Sitting at the yellow table in Misha’s, sipping a large triple-shot soy latte, watching the endless possibility of human faces go strolling past the big window…

(A woman standing in line has such a terrible handbag that I can’t bear to look in her direction. I’m relieved when she buys her coffee, runs outside and climbs into a waiting car just as the light turns green…)

(A man in a wheelchair with a painfully quiet voice asks me for a light. I almost didn’t hear him over the sounds of ‘Dub Trio’ in my headphones. When I tell him I don’t have one, he maneuvers his gadget around and asks the back of an unknowing stranger who can’t hear his request over the blaring din of the 1940s. I stand up, clear my throat, and broadcast the request for him. Startled eyes blink back at me from across the shop like deer in the headlights. Oh, dear. Seems I’ve frightened the herd… I manage to locate a pack of matches in the bag slung across the back of his chair and help him light up, arranging the large brass ashtray just so before him…)

I can’t believe I’ll be 37 soon. Who’d have thought it possible? Somewhere inside, I’m still 9, still 19, still 29. Had a moment yesterday where I experienced what it was like to be ‘me’. I could understand for an instant that I was living in this body, making hands my move, making words with my tongue, manipulating a pen into concepts, and listening to the stupid things I say in an attempt to be charming or sophisticated.

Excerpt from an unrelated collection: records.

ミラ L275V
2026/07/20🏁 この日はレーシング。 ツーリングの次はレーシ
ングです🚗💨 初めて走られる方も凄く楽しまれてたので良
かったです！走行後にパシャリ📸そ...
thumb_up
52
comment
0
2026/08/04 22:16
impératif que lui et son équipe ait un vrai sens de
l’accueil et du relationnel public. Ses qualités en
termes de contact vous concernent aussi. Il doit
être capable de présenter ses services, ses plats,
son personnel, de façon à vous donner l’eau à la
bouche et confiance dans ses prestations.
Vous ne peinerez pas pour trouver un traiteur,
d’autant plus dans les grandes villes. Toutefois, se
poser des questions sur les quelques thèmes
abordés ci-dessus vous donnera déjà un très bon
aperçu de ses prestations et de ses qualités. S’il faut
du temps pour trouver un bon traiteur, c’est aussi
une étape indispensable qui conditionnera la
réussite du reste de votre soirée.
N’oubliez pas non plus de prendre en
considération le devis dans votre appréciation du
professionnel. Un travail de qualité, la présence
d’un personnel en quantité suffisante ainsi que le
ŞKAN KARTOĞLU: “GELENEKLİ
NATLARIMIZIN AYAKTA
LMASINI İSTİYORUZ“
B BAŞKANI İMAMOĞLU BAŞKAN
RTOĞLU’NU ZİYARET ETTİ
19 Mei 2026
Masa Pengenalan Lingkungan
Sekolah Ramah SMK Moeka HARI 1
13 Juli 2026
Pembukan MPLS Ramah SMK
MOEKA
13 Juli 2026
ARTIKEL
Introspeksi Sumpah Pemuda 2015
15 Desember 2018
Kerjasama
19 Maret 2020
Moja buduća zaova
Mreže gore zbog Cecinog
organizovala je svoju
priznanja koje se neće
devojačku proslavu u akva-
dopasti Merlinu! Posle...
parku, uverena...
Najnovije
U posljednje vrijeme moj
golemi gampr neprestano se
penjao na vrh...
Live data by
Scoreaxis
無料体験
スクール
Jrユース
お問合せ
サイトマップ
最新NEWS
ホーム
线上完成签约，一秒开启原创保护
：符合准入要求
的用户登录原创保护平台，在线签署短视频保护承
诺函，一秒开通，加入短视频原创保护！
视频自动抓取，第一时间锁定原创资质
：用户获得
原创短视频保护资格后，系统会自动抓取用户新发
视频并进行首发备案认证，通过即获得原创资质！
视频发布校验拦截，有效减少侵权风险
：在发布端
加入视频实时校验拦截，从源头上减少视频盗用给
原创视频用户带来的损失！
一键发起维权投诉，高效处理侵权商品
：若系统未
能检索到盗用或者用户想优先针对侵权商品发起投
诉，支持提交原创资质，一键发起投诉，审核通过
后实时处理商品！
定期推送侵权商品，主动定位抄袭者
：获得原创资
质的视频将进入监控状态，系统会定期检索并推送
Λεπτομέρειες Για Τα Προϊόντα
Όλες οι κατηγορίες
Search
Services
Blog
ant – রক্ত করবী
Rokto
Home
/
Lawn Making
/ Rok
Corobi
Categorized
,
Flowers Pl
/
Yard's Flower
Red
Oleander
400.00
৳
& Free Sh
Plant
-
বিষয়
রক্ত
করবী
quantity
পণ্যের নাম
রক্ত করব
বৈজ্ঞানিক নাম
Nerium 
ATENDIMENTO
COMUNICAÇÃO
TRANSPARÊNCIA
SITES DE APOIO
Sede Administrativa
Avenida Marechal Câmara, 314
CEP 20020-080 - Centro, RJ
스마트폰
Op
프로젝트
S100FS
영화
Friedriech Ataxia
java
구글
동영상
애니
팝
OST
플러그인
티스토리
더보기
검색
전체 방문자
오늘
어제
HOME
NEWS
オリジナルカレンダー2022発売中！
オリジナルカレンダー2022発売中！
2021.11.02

Listening to ‘Host of the Seraphim’ by Dead Can Dance. If only scientists could find a way to pry open this song and let me live inside it. If only the landscape didn’t end at 6:17. If only I could crawl inside the breath of angels, drink water from the rivers and walk on the land. That’s a lot of ‘if only.’ Sometimes a song is so good you never want to see it end and when it’s over you want to hear it again for the first time, but you can’t. You can’t go home again. You have to call it something else.

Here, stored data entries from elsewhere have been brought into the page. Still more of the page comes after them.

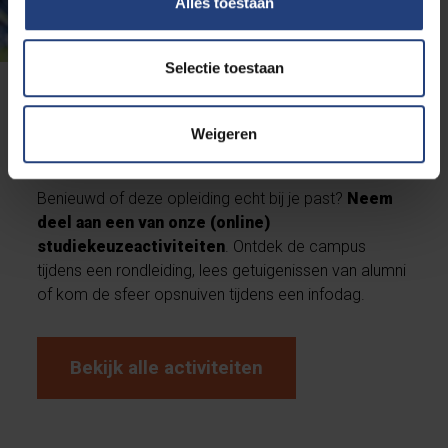
Alles toestaan
Selectie toestaan
Deze opleiding beter leren
Weigeren
kennen?
Benieuwd of deze opleiding echt bij je past?
Neem
deel aan een van onze (online)
studiekeuzeactiviteiten
. Ontdek de campus
tijdens een rondleiding, lees getuigenissen van alumni
of kom de sfeer opsnuiven tijdens een infodag.
Bekijk alle activiteiten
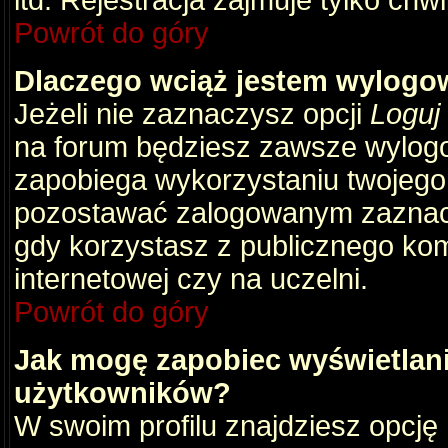
itd. Rejestracja zajmuje tylko chw
Powrót do góry
Dlaczego wciąż jestem wylog
Jeżeli nie zaznaczysz opcji
Loguj
na forum będziesz zawsze wylog
zapobiega wykorzystaniu twojego
pozostawać zalogowanym zaznacz 
gdy korzystasz z publicznego komp
internetowej czy na uczelni.
Powrót do góry
Jak mogę zapobiec wyświetlani
użytkowników?
W swoim profilu znajdziesz opcję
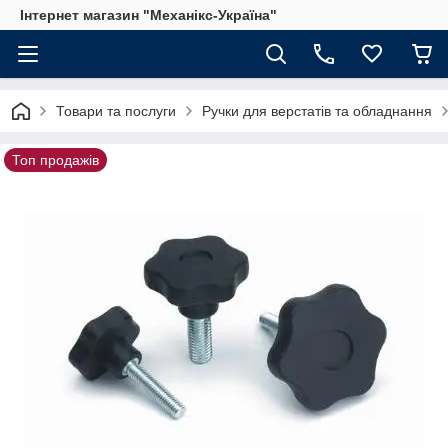
Інтернет магазин "Механікс-Україна"
Товари та послуги
Ручки для верстатів та обладнання
Топ продажів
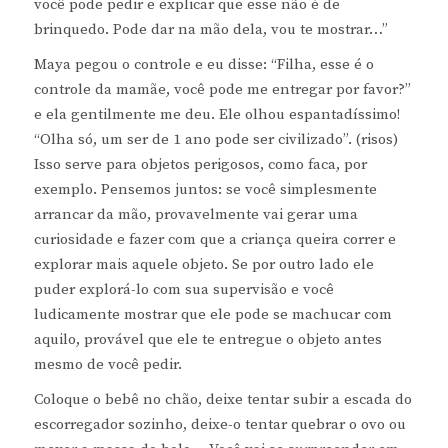
você pode pedir e explicar que esse não é de
brinquedo. Pode dar na mão dela, vou te mostrar…”
Maya pegou o controle e eu disse: “Filha, esse é o
controle da mamãe, você pode me entregar por favor?”
e ela gentilmente me deu. Ele olhou espantadíssimo!
“Olha só, um ser de 1 ano pode ser civilizado”. (risos)
Isso serve para objetos perigosos, como faca, por
exemplo. Pensemos juntos: se você simplesmente
arrancar da mão, provavelmente vai gerar uma
curiosidade e fazer com que a criança queira correr e
explorar mais aquele objeto. Se por outro lado ele
puder explorá-lo com sua supervisão e você
ludicamente mostrar que ele pode se machucar com
aquilo, provável que ele te entregue o objeto antes
mesmo de você pedir.
Coloque o bebê no chão, deixe tentar subir a escada do
escorregador sozinho, deixe-o tentar quebrar o ovo ou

Still so much I want to do in this world… what’s it like to fly a bush plane over the Serengeti plains, watching elephants fuck and lions eat slower animals? What’s it like to leap off a perfectly good bridge with nothing but a long rubber band tied to my ankle? What’s it like to spend a week in wintertime Iceland with the woman I love, soaking in the hot springs and drinking peppermint vodka as the Northern Lights dance overhead? I aim to discover some if not all of these answers. I refuse to believe this is all there is.

I like coffee and the Devil drinks tea.